For Montaigne, the cure lied in correcting our idea of normality—to remind ourselves that sometimes our bodies will do what the hell they want, despite our intentions. Rather than viewing the sexual mishap as a rare abomination born from a pitiful lack of control, we should recognise it as nothing but a common, unavoidable gaffe, neither serious or calamitous. With this perspective in mind, instead of descending into an oppressive and powerless gloom, Montaigne’s impotent friend spoke openly to his lover about the problem, which as honest talking often does, shrank it into insignificance and never cursed him again.

Another friend of Montaigne’s was about to be married and experience the first night with his new wife, and having been formerly blighted by impotence, was terrified of it happening again on such an important night. Aware that suggestibility was partly responsible for the man’s impotence, Montaigne decided to use it to his advantage, and advised him to do the following:

“As soon as we had left the room he was to withdraw to pass water: he was then to say certain prayers three times and make certain gestures: each time he was to tie round himself the ribbon I had put in his hand and carefully lay the attached medallion over his kidneys, with the figure in the specified position. Having done so, he should draw the ribbon tight so that it could not come undone: then he was to go back and confidently get on with the job, not forgetting to throw my nightshirt over the bed in such a way as to cover them both.”

Michel De Montaigne, The Complete Essays

This fixed the man’s problem, with Montaigne noting that it is “such monkeyings-about that mainly produce results.”

Some Frenchmen weren’t fortunate enough to have Montaigne as a friend.
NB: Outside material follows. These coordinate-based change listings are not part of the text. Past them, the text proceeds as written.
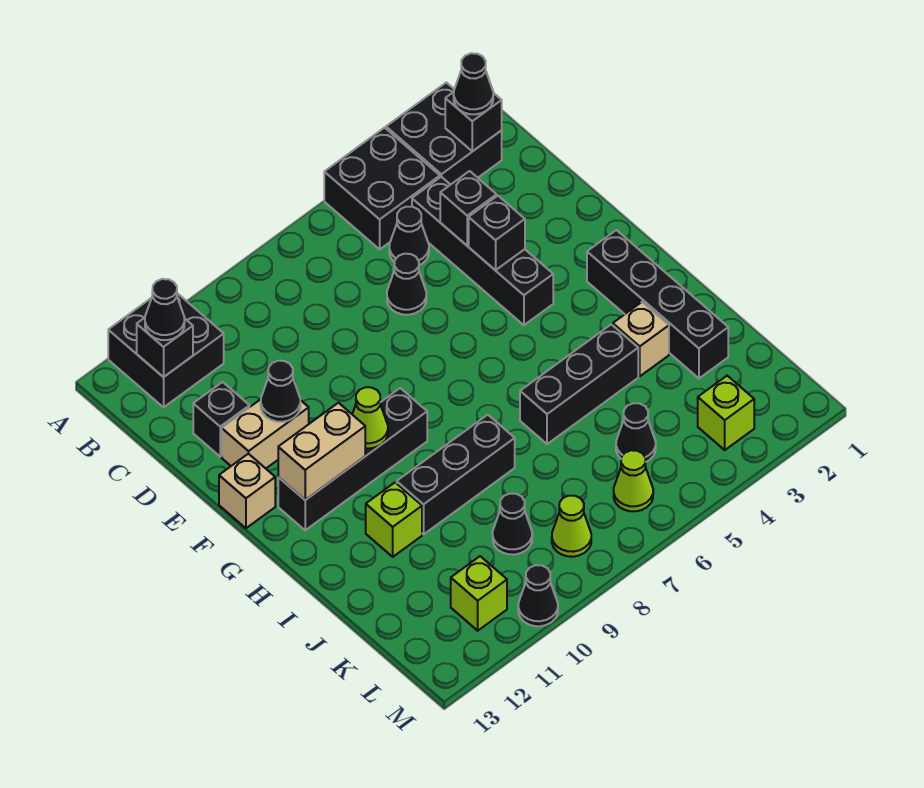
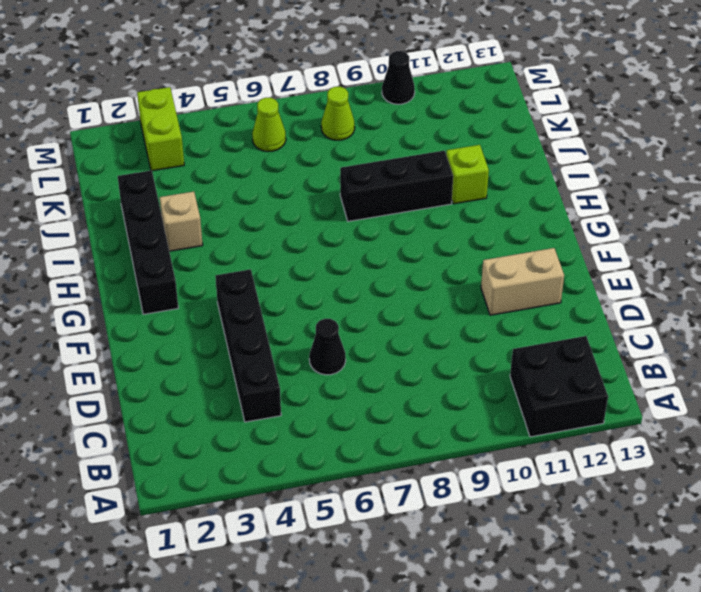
lime 1x2 brick [137,87,184,171] -> lime 1x1 brick [698,376,754,450]
none -> black 2x2 brick [386,83,502,185]
none -> black 2x2 brick [324,128,440,249]
none -> black 1x1 cone [389,207,429,265]
none -> black 1x1 brick [193,382,250,456]

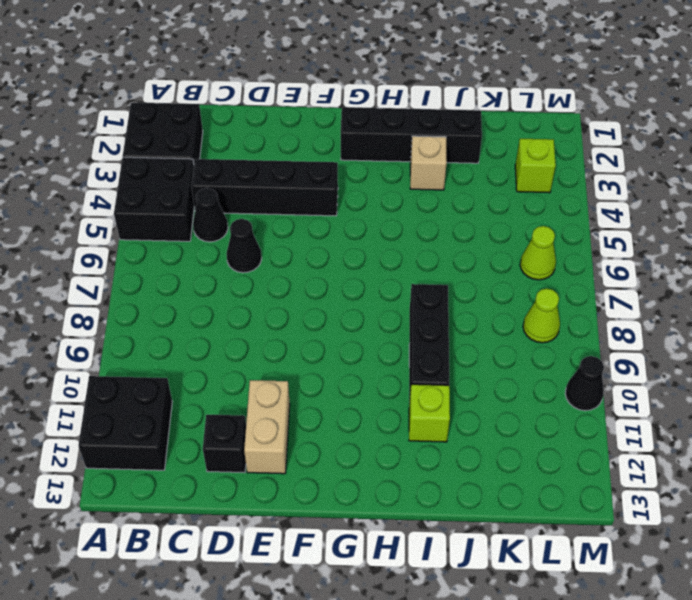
none -> tan 1x1 brick [219,454,275,528]
none -> black 1x4 brick [278,388,427,530]
none -> black 1x3 brick [520,324,638,444]
none -> black 1x1 cone [616,403,656,462]

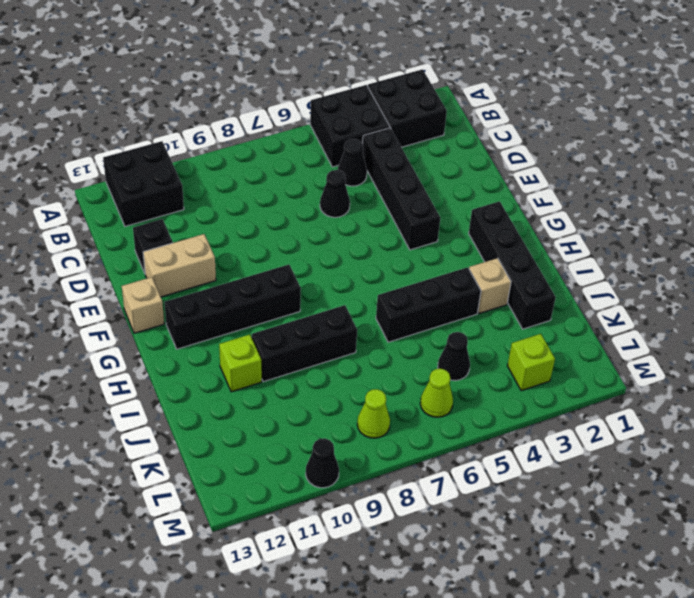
none -> black 1x1 cone [493,494,532,555]
none -> lime 1x1 brick [451,556,507,631]
none -> black 1x1 brick [445,92,502,151]
none -> black 1x1 brick [137,318,193,377]

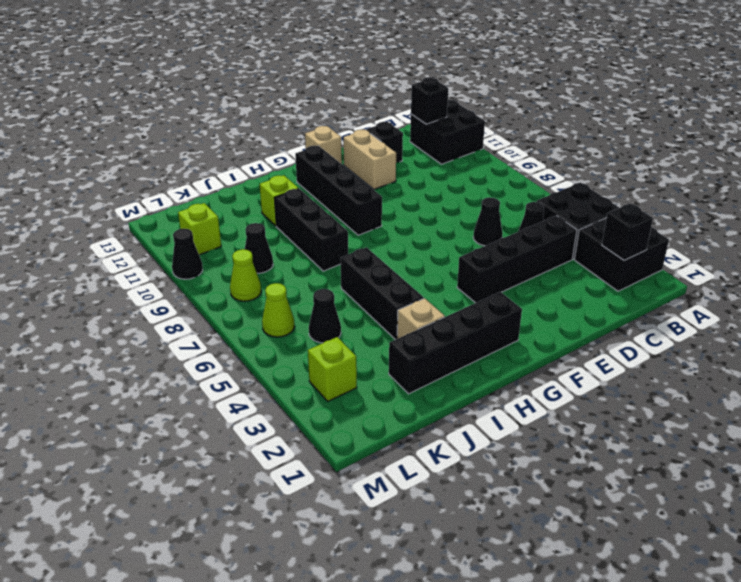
none -> black 1x1 brick [440,171,497,245]
none -> black 1x1 brick [469,196,525,270]
none -> black 1x1 cone [261,361,300,422]
none -> lime 1x1 cone [352,387,388,448]

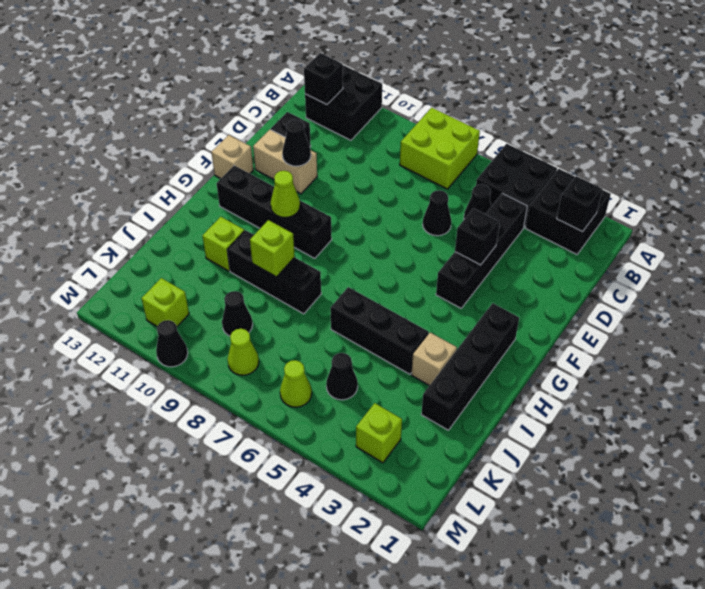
lime 2x2 brick [400,108,480,189] -> none
lime 1x1 brick [250,220,295,277] -> none
none -> black 1x1 brick [440,171,497,245]
none -> tan 1x2 brick [278,403,365,500]
none -> black 1x1 cone [454,53,493,114]
none -> black 1x1 cone [145,279,185,340]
He knew another man who lost his erection with a woman, and believing that the sexual mishap was entirely his fault, scampered home, cut off his penis and sent it to the woman to “atone for his offence.” I assume the consolation was more satisfactory than the sex.

If pride is the severer of penises, humility is what’ll sew them back on. We can be confident captains of our fleshy vessels until a howling wind picks up and blows us off course. Tyrannical mastery over our bodies is a pitiful fantasy born from insecurity; flimsy protection against the frightening reality that you have little control over what happens to you, including what happens with your body. Accepting this fact is courageous, and tempers our frustration when things don’t go as planned, whether it’s missing the first step up to the stage while collecting your university degree, the widening bald patch atop your dome, or watching in horror as your penis shrivels like a sad prune. Such mishaps are neither rare or avoidable among our species, and after listening to our self-pitying woes, Montaigne might have sat back, adjusted his pearly-white ruff, and said “so what? Do you think you’re a god?”